Every year, Mike Fallon leads hundreds of students out of their classrooms and into the wild to be tested and taught by God’s creation.
Away from cell phones, the Internet, Facebook, YouTube, and the busy pace of their day-to-day lives, students learn teamwork, develop servant hearts, and experience opportunities to reflect on God in silence.
“It’s where leaders often are born,” said Fallon, a Christian Reformed campus chaplain at McMaster University in Hamilton, Ontario, and founder of Re-creation Wilderness Ministry.
Referring to the Belgic Confession, Fallon notes that God reveals himself in two ways: through Scripture and through the “book” of creation. “We strive to shape hearts to love God and his creation,” he said.

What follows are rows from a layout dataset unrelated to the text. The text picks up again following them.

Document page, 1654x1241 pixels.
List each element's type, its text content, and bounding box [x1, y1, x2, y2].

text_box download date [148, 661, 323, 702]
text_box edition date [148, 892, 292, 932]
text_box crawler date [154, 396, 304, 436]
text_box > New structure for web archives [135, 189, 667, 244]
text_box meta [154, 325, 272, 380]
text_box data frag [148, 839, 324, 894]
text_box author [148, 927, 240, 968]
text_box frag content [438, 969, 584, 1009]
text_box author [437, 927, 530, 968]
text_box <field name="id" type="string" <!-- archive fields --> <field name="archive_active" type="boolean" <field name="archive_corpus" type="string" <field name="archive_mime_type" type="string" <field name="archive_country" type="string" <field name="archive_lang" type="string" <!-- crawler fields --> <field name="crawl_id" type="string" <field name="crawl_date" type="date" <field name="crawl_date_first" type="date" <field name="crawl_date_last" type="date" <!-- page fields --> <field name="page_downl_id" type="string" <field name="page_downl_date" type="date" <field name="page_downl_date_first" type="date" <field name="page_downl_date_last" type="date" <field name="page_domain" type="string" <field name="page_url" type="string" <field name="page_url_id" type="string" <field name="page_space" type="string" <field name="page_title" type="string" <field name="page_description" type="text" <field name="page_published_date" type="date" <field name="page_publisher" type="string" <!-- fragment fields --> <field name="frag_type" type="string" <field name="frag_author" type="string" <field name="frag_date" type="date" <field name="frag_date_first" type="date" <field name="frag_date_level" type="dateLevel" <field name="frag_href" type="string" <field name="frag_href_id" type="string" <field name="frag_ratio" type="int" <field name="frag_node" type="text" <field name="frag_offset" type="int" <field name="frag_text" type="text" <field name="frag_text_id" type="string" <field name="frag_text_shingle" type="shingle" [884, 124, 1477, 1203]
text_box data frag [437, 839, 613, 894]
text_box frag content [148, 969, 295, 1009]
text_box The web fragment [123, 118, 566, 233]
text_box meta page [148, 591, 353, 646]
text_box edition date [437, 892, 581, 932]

In their daily life, many of the students are cut off from nature and other living creatures. Rock climbing, cleaning up streams, backpacking, horseback riding, cross-country skiing, and outdoor retreats help students foster an intimacy with God’s creation and cultivate what Fallon calls a “stewardly consciousness.”
For instance, on dog-sledding trips students learn that when it’s time to make camp at the end of the day, the animals, who have worked hard for them and for whom they are responsible, come first.
“The first thing [students] . . . do is unharness [the dogs] and check their paws. They . . . feed [the dogs] and water them before they prepare their own food,” said Fallon.
“We try to plant seeds of stewardship and encourage our students to become agents of re-creation,” he said.